Collected data
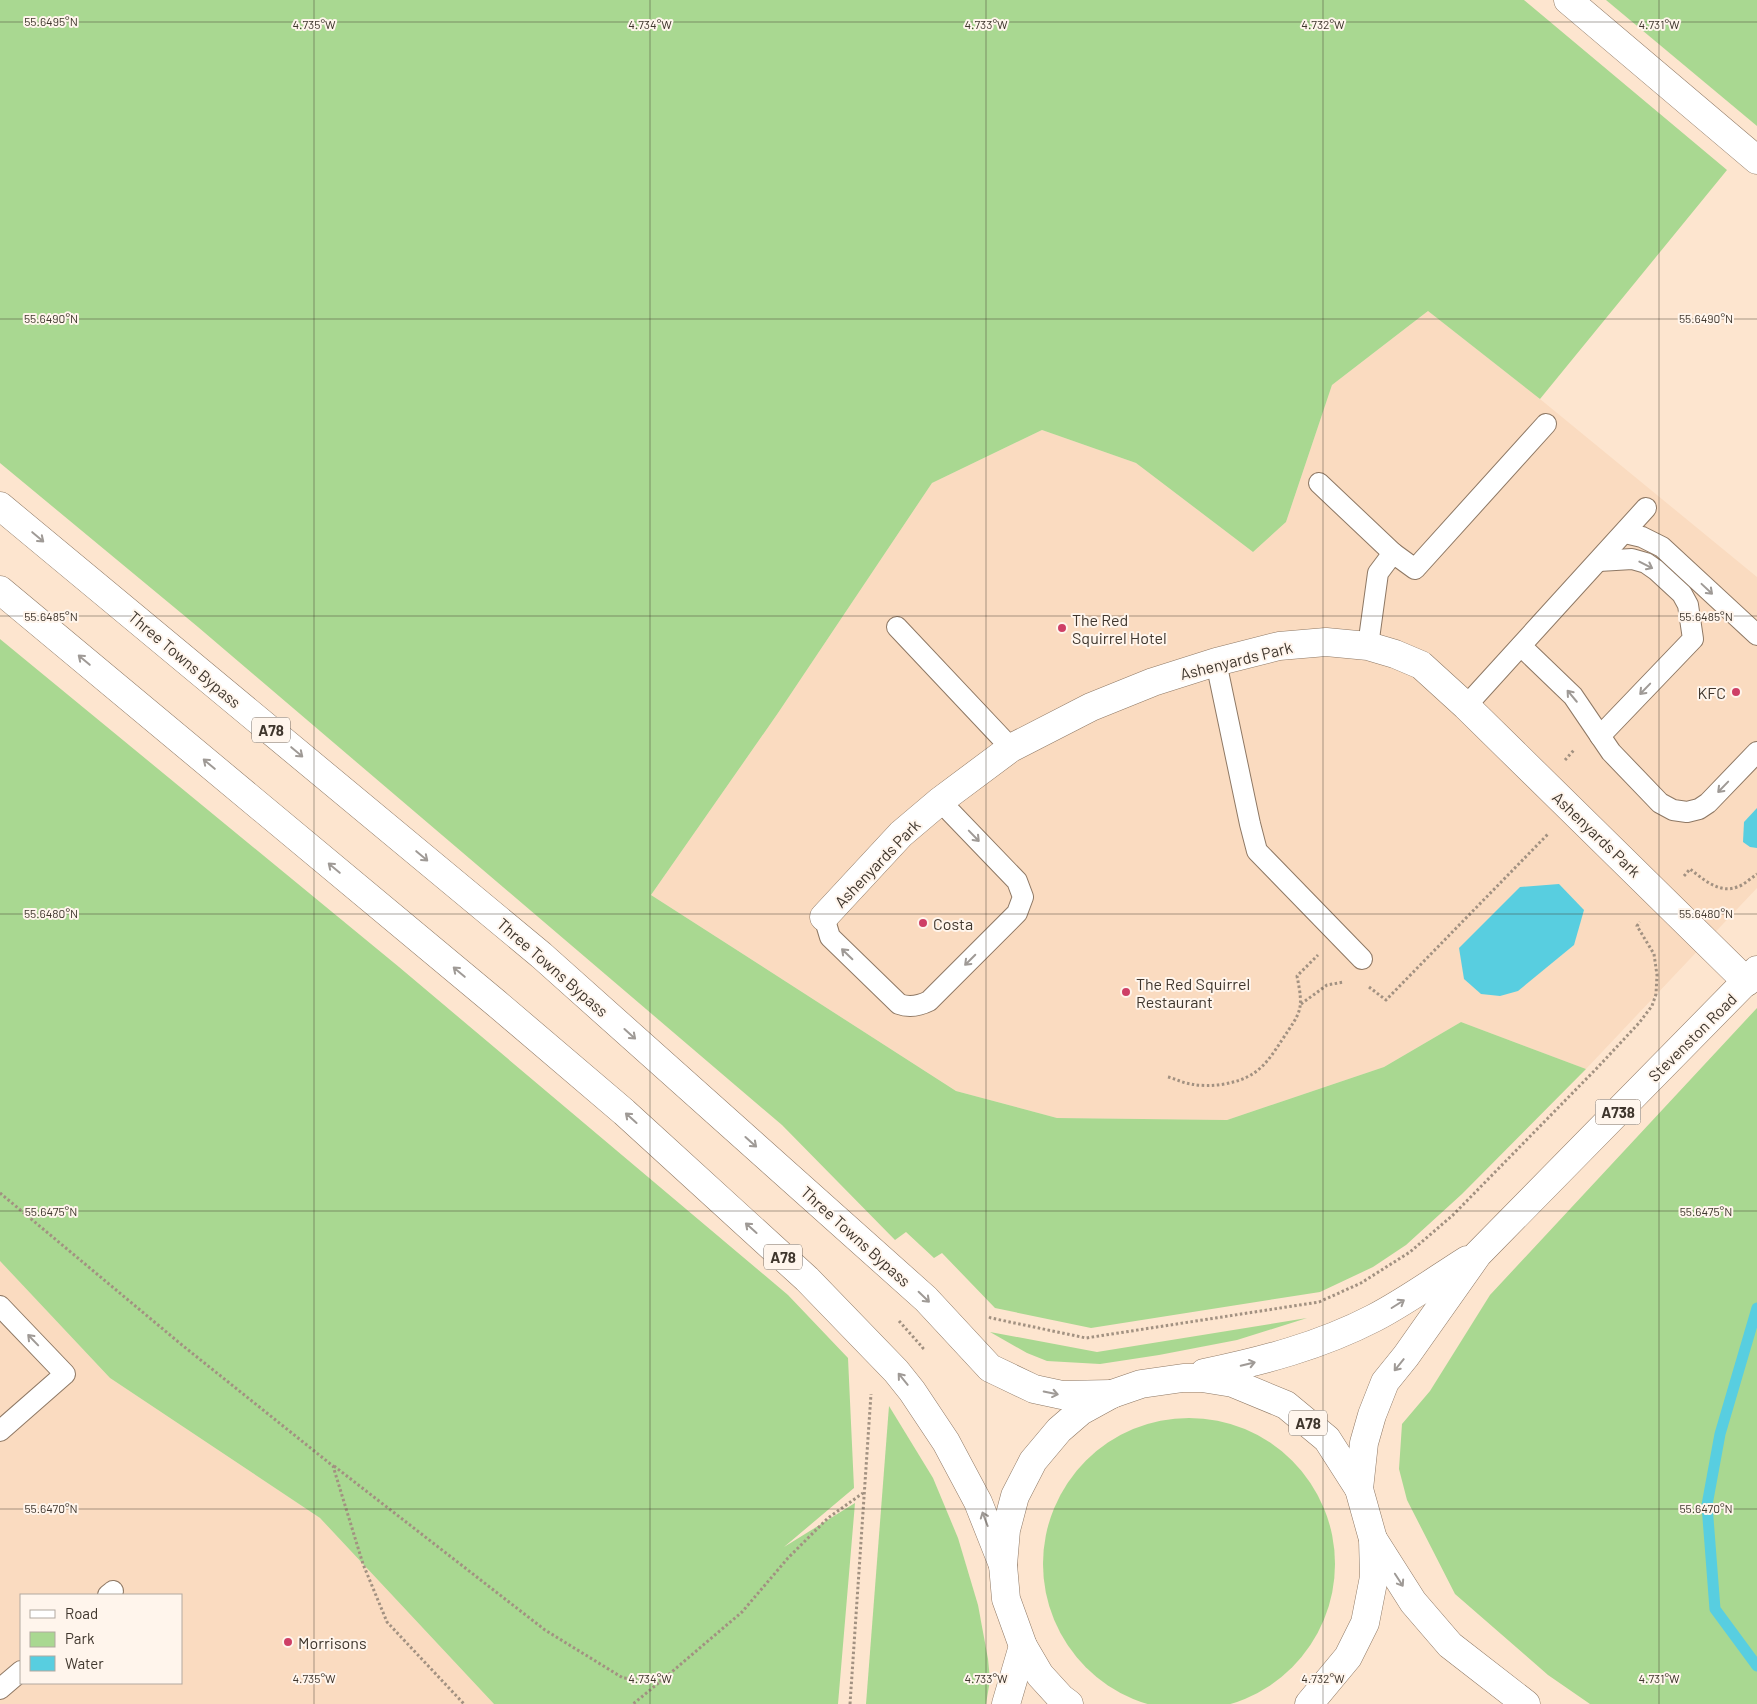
<svg xmlns="http://www.w3.org/2000/svg" width="1757" height="1704" viewBox="0 0 1757 1704" font-family="Barlow,sans-serif">
  <style>
    .built { fill: #fadbc0; fill-rule: evenodd }
    .green { fill: #a9d891 }
    .water { fill: #58cee0 }
    .lines { fill: none; stroke-linecap: round; stroke-linejoin: round }
    .stream { stroke: #58cee0; stroke-width: 11 }
    .service-casing { stroke: #8e7864; stroke-width: 22 }
    .minor-casing { stroke: #8e7864; stroke-width: 29 }
    .primary-casing { stroke: #8e7864; stroke-width: 29 }
    .trunk-casing { stroke: #8e7864; stroke-width: 29 }
    .path { stroke: #a29181; stroke-width: 3; stroke-dasharray: 2.5 2.5; stroke-linecap: butt }
    .service { stroke: #fff; stroke-width: 20 }
    .minor { stroke: #fff; stroke-width: 28 }
    .primary { stroke: #fff; stroke-width: 28 }
    .trunk { stroke: #fff; stroke-width: 28 }
    .oneway { stroke: #9f9a96 }
    .ticks { fill: none; stroke: #3f362d; stroke-width: 1; stroke-opacity: 0.45 }
    .poi-dot { fill: #ce3f66; stroke: #fff5ec; stroke-width: 2 }
    .labels { text-anchor: middle; dominant-baseline: central; stroke-width: 4; stroke-linejoin: round; paint-order: stroke }
    .shield { fill: #fff5ec; stroke: #796f66; stroke-width: 1 }
    .shield-label { font-size: 15px; font-weight: bold; fill: #3f362d }
    .poi-label { font-size: 16px; fill: #3f362d; stroke: #fff5ec; text-anchor: start }
    .street-label { font-size: 16px; fill: #3f362d; stroke: #fff5ec }
    .ticks-label { font-size: 12px; text-anchor: middle; fill: #3f362d; stroke: #fff5ec; stroke-width: 4; stroke-linejoin: round; paint-order: stroke }
  </style>
  <rect width="100%" height="100%" fill="#fde5cf"/>
  <g class="built">
    <path d="M 1428,311 L 1540,399 L 1757,577 L 1757,888 L 1586,1069 L 1461,1022 L 1384,1067 L 1227,1120 L 1057,1118 L 956,1091 L 651,895 L 778,713 L 932,483 L 1042,430 L 1136,463 L 1253,552 L 1286,522 L 1332,385 Z"/>
    <path d="M 0,1261 L 110,1378 L 320,1518 L 494,1704 L 0,1704 ZM 21,1595 L 181,1595 L 181,1683 L 21,1683 Z"/>
  </g>
  <g class="green">
    <path d="M 0,0 L 1524,0 L 1727,170 L 1540,399 L 1428,311 L 1332,385 L 1286,522 L 1253,552 L 1136,463 L 1042,430 L 932,483 L 778,713 L 651,895 L 956,1091 L 1057,1118 L 1227,1120 L 1384,1067 L 1461,1022 L 1586,1069 L 1462,1194 L 1406,1245 L 1373,1267 L 1320,1292 L 1091,1328 L 995,1308 L 942,1253 L 934,1258 L 906,1232 L 895,1240 L 782,1125 L 198,627 L 0,463 Z"/>
    <path d="M 1606,0 L 1757,0 L 1757,126 Z"/>
    <path d="M 0,639 L 399,967 L 788,1295 L 848,1358 L 854,1488 L 784,1547 L 855,1503 L 838,1704 L 494,1704 L 320,1518 L 110,1378 L 0,1261 Z"/>
    <path d="M 1757,1008 L 1757,1704 L 1590,1704 L 1548,1675 L 1455,1594 L 1407,1500 L 1399,1469 L 1402,1424 L 1430,1391 L 1490,1295 Z"/>
    <path d="M 1307,1318 L 1237,1340 L 1159,1355 L 1100,1364 L 1047,1361 L 1027,1353 L 990,1332 L 1097,1352 Z"/>
    <path d="M 889,1406 L 933,1478 L 958,1538 L 978,1605 L 988,1659 L 990,1680 L 986,1704 L 866,1704 Z"/>
    <circle cx="1189" cy="1564" r="146"/>
  </g>
  <g class="water">
    <path d="M 1757,808 L 1757,848 L 1750,847 L 1743,842 L 1744,822 Z"/>
    <path d="M 1559,884 L 1584,910 L 1574,945 L 1518,991 L 1500,996 L 1481,994 L 1464,979 L 1459,948 L 1520,887 Z"/>
  </g>
  <g class="lines">
    <path class="stream" d="M 1757,1308 L 1720,1434 L 1707,1505 L 1715,1609 L 1757,1666"/>
    <g class="service-casing">
      <g id="service">
        <path d="M 1319,483 L 1393,553"/>
        <path d="M 1625,533 L 1642,537 L 1662,547 L 1757,635"/>
        <path d="M 1599,561 L 1632,559 L 1646,563 L 1656,570 L 1682,594 L 1688,605 L 1693,639 L 1600,736"/>
        <path d="M 897,627 L 1011,748"/>
        <path d="M 1368,646 L 1378,573 L 1393,553 L 1415,569 L 1546,424"/>
        <path d="M 1521,646 L 1573,696 L 1611,752 L 1660,803 L 1673,810 L 1687,812 L 1699,809 L 1708,803 L 1757,752"/>
        <path d="M 1216,662 L 1250,824 L 1257,851 L 1362,959"/>
        <path d="M 1466,706 L 1646,508"/>
        <path d="M 824,917 L 830,937 L 899,1004 C 910,1008 919,1006 929,1001 L 1017,913 L 1023,897 L 1017,881 L 940,801"/>
        <path d="M 0,1306 L 65,1374 L 0,1431"/>
        <path d="M 108,1595 L 113,1591"/>
        <path d="M 0,1689 L 21,1671"/>
      </g>
    </g>
    <g class="minor-casing">
      <g id="minor">
        <path d="M 1568,0 L 1757,160"/>
        <path d="M 824,917 L 901,834 L 940,801 L 1011,748 L 1091,707 L 1153,682 L 1216,662 L 1279,646 L 1326,642 L 1368,646 L 1395,654 L 1421,665 L 1466,706 L 1747,982"/>
      </g>
    </g>
    <g class="primary-casing">
      <path id="primary" d="M 1006,1704 L 1023,1646"/>
    </g>
    <g class="trunk-casing">
      <g id="trunk">
        <path d="M 0,506 L 541,955 L 926,1299 L 990,1368 L 1034,1389 L 1062,1395 L 1112,1394"/>
        <path d="M 0,590 L 496,1003 L 624,1112 L 807,1279 L 896,1371 L 912,1391 L 946,1442 L 978,1502 L 1003,1565"/>
        <path d="M 1204,1373 C 1262,1361 1320,1346 1374,1318 C 1405,1302 1437,1279 1467,1260"/>
        <path d="M 1359,1489 L 1364,1443 L 1372,1415 L 1385,1382 L 1406,1356 L 1478,1254 L 1757,970"/>
        <path d="M 1373,1539 L 1413,1602 L 1450,1645 L 1526,1704"/>
        <path d="M 1069,1704 L 1061,1698 L 1040,1675 L 1023,1646 L 1006,1599 L 1003,1565 L 1006,1530 L 1015,1496 L 1033,1461 L 1059,1430 L 1081,1411 L 1112,1394 L 1141,1384 L 1183,1378 L 1202,1378 L 1233,1383 L 1286,1405 L 1327,1439 L 1359,1489 L 1373,1539 L 1374,1577 L 1365,1623 L 1348,1657 L 1309,1704"/>
      </g>
    </g>
    <g class="path">
      <path d="M 1565,760 L 1574,750"/>
      <path d="M 1684,876 L 1690,869 C 1703,879 1719,894 1737,887 C 1744,885 1751,878 1757,874"/>
      <path d="M 1369,987 L 1386,1000 L 1549,833"/>
      <path d="M 1301,1004 L 1327,985 L 1344,982"/>
      <path d="M 1168,1077 C 1176,1079 1183,1083 1191,1084 C 1210,1088 1238,1084 1254,1073 C 1266,1065 1274,1052 1282,1040 C 1301,1011 1304,1011 1297,976 L 1318,955"/>
      <path d="M 0,1193 L 182,1345 L 333,1466 L 363,1564 L 387,1622 L 464,1704"/>
      <path d="M 989,1317 L 991,1318 L 1086,1338 L 1319,1302 L 1361,1283 L 1410,1252 L 1453,1215 L 1598,1067 L 1639,1023 L 1652,1006 L 1656,994 L 1657,975 L 1654,954 L 1637,926 L 1640,922"/>
      <path d="M 899,1321 L 923,1348 L 921,1349"/>
      <path d="M 334,1466 L 545,1630 L 623,1678 L 661,1681 L 633,1704"/>
      <path d="M 661,1681 L 742,1612 L 788,1558 L 828,1518 L 863,1493"/>
      <path d="M 850,1704 L 871,1394"/>
    </g>
    <use href="#service" class="service"/>
    <use href="#minor" class="minor"/>
    <use href="#primary" class="primary"/>
    <use href="#trunk" class="trunk"/>
  </g>
  <defs><path id="oneway-shaft" d="M-6 0H5M1.5-3L5.5 0L1.5 3" fill="none" stroke-width="1.6" stroke-linecap="round" stroke-linejoin="round" transform="scale(1.25)"/></defs>
  <g class="oneway">
    <use href="#oneway-shaft" transform="translate(38 537) rotate(40)"/>
    <use href="#oneway-shaft" transform="translate(1646 565) rotate(27)"/>
    <use href="#oneway-shaft" transform="translate(1707 589) rotate(43)"/>
    <use href="#oneway-shaft" transform="translate(84 660) rotate(-140)"/>
    <use href="#oneway-shaft" transform="translate(1645 689) rotate(134)"/>
    <use href="#oneway-shaft" transform="translate(1572 696) rotate(-130)"/>
    <use href="#oneway-shaft" transform="translate(297 752) rotate(40)"/>
    <use href="#oneway-shaft" transform="translate(209 764) rotate(-140)"/>
    <use href="#oneway-shaft" transform="translate(1723 787) rotate(134)"/>
    <use href="#oneway-shaft" transform="translate(974 836) rotate(46)"/>
    <use href="#oneway-shaft" transform="translate(422 856) rotate(40)"/>
    <use href="#oneway-shaft" transform="translate(334 868) rotate(-140)"/>
    <use href="#oneway-shaft" transform="translate(847 954) rotate(-136)"/>
    <use href="#oneway-shaft" transform="translate(970 960) rotate(135)"/>
    <use href="#oneway-shaft" transform="translate(459 972) rotate(-140)"/>
    <use href="#oneway-shaft" transform="translate(630 1034) rotate(42)"/>
    <use href="#oneway-shaft" transform="translate(631 1118) rotate(-138)"/>
    <use href="#oneway-shaft" transform="translate(751 1142) rotate(42)"/>
    <use href="#oneway-shaft" transform="translate(751 1228) rotate(-138)"/>
    <use href="#oneway-shaft" transform="translate(924 1297) rotate(44)"/>
    <use href="#oneway-shaft" transform="translate(1398 1304) rotate(-32)"/>
    <use href="#oneway-shaft" transform="translate(33 1340) rotate(-134)"/>
    <use href="#oneway-shaft" transform="translate(1248 1364) rotate(-13)"/>
    <use href="#oneway-shaft" transform="translate(1399 1365) rotate(129)"/>
    <use href="#oneway-shaft" transform="translate(903 1379) rotate(-129)"/>
    <use href="#oneway-shaft" transform="translate(1051 1393) rotate(12)"/>
    <use href="#oneway-shaft" transform="translate(985 1519) rotate(-111)"/>
    <use href="#oneway-shaft" transform="translate(1399 1580) rotate(57)"/>
  </g>
  <path class="ticks" d="M 314,0 L 314,1704M 650,0 L 650,1704M 986,0 L 986,1704M 1323,0 L 1323,1704M 1659,0 L 1659,1704M 0,22 L 1757,22M 0,319 L 1757,319M 0,616 L 1757,616M 0,914 L 1757,914M 0,1211 L 1757,1211M 0,1509 L 1757,1509"/>
  <g class="poi-dot">
    <circle cx="1062" cy="628" r="5"/>
    <circle cx="1736" cy="692" r="5"/>
    <circle cx="923" cy="923" r="5"/>
    <circle cx="1126" cy="992" r="5"/>
    <circle cx="288" cy="1642" r="5"/>
  </g>
  <g class="labels">
    <g class="shield">
      <rect x="252" y="717.5" width="38" height="25" rx="4"/>
      <rect x="1595.5" y="1099.5" width="45" height="25" rx="4"/>
      <rect x="764" y="1244.5" width="38" height="25" rx="4"/>
      <rect x="1289" y="1410.5" width="38" height="25" rx="4"/>
    </g>
    <g class="shield-label">
      <text x="271" y="730">A78</text>
      <text x="1618" y="1112">A738</text>
      <text x="783" y="1257">A78</text>
      <text x="1308" y="1423">A78</text>
    </g>
    <g class="poi-label">
      <text x="1072" y="619">The Red<tspan x="1072" dy="18">Squirrel Hotel</tspan></text>
      <text x="1726" y="692" text-anchor="end">KFC</text>
      <text x="933" y="923">Costa</text>
      <text x="1136" y="983">The Red Squirrel<tspan x="1136" dy="18">Restaurant</tspan></text>
      <text x="298" y="1642">Morrisons</text>
    </g>
    <g class="street-label">
      <text transform="translate(185 659) rotate(40)">Three Towns Bypass</text>
      <text transform="translate(1236 660) rotate(-14)">Ashenyards Park</text>
      <text transform="translate(1597 834) rotate(44)">Ashenyards Park</text>
      <text transform="translate(877 863) rotate(-46)">Ashenyards Park</text>
      <text transform="translate(553 967) rotate(41)">Three Towns Bypass</text>
      <text transform="translate(1692 1037) rotate(-45)">Stevenston Road</text>
      <text transform="translate(856 1236) rotate(42)">Three Towns Bypass</text>
    </g>
  </g>
  <g class="ticks-label">
    <text x="51" y="26">55.6495°N</text>
    <text x="314" y="29">4.735°W</text>
    <text x="650" y="29">4.734°W</text>
    <text x="986" y="29">4.733°W</text>
    <text x="1323" y="29">4.732°W</text>
    <text x="1659" y="29">4.731°W</text>
    <text x="51" y="323">55.6490°N</text>
    <text x="1706" y="323">55.6490°N</text>
    <text x="51" y="621">55.6485°N</text>
    <text x="1706" y="621">55.6485°N</text>
    <text x="51" y="918">55.6480°N</text>
    <text x="1706" y="918">55.6480°N</text>
    <text x="51" y="1216">55.6475°N</text>
    <text x="1706" y="1216">55.6475°N</text>
    <text x="51" y="1513">55.6470°N</text>
    <text x="1706" y="1513">55.6470°N</text>
    <text x="314" y="1683">4.735°W</text>
    <text x="650" y="1683">4.734°W</text>
    <text x="986" y="1683">4.733°W</text>
    <text x="1323" y="1683">4.732°W</text>
    <text x="1659" y="1683">4.731°W</text>
  </g>
  <rect x="20" y="1594" width="162" height="90" fill="#fff5ec" stroke="#b2a9a0"/>
  <rect x="30" y="1610" width="25" height="8" fill="#ffffff" stroke="#b2a9a0"/>
  <text x="65" y="1619" font-size="15" fill="#3f362d">Road</text>
  <rect x="30" y="1632" width="25" height="15" fill="#a9d891" stroke="#b2a9a0"/>
  <text x="65" y="1644" font-size="15" fill="#3f362d">Park</text>
  <rect x="30" y="1656" width="25" height="15" fill="#58cee0" stroke="#b2a9a0"/>
  <text x="65" y="1669" font-size="15" fill="#3f362d">Water</text>
</svg>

__REQUIRED ACTION__
Above are the records; from them, give again exactly the lines from the one containing "1684,876 L 1690,869" through the one containing "334,1466 L 545,1630", both included.

__ANSWER__
      <path d="M 1684,876 L 1690,869 C 1703,879 1719,894 1737,887 C 1744,885 1751,878 1757,874"/>
      <path d="M 1369,987 L 1386,1000 L 1549,833"/>
      <path d="M 1301,1004 L 1327,985 L 1344,982"/>
      <path d="M 1168,1077 C 1176,1079 1183,1083 1191,1084 C 1210,1088 1238,1084 1254,1073 C 1266,1065 1274,1052 1282,1040 C 1301,1011 1304,1011 1297,976 L 1318,955"/>
      <path d="M 0,1193 L 182,1345 L 333,1466 L 363,1564 L 387,1622 L 464,1704"/>
      <path d="M 989,1317 L 991,1318 L 1086,1338 L 1319,1302 L 1361,1283 L 1410,1252 L 1453,1215 L 1598,1067 L 1639,1023 L 1652,1006 L 1656,994 L 1657,975 L 1654,954 L 1637,926 L 1640,922"/>
      <path d="M 899,1321 L 923,1348 L 921,1349"/>
      <path d="M 334,1466 L 545,1630 L 623,1678 L 661,1681 L 633,1704"/>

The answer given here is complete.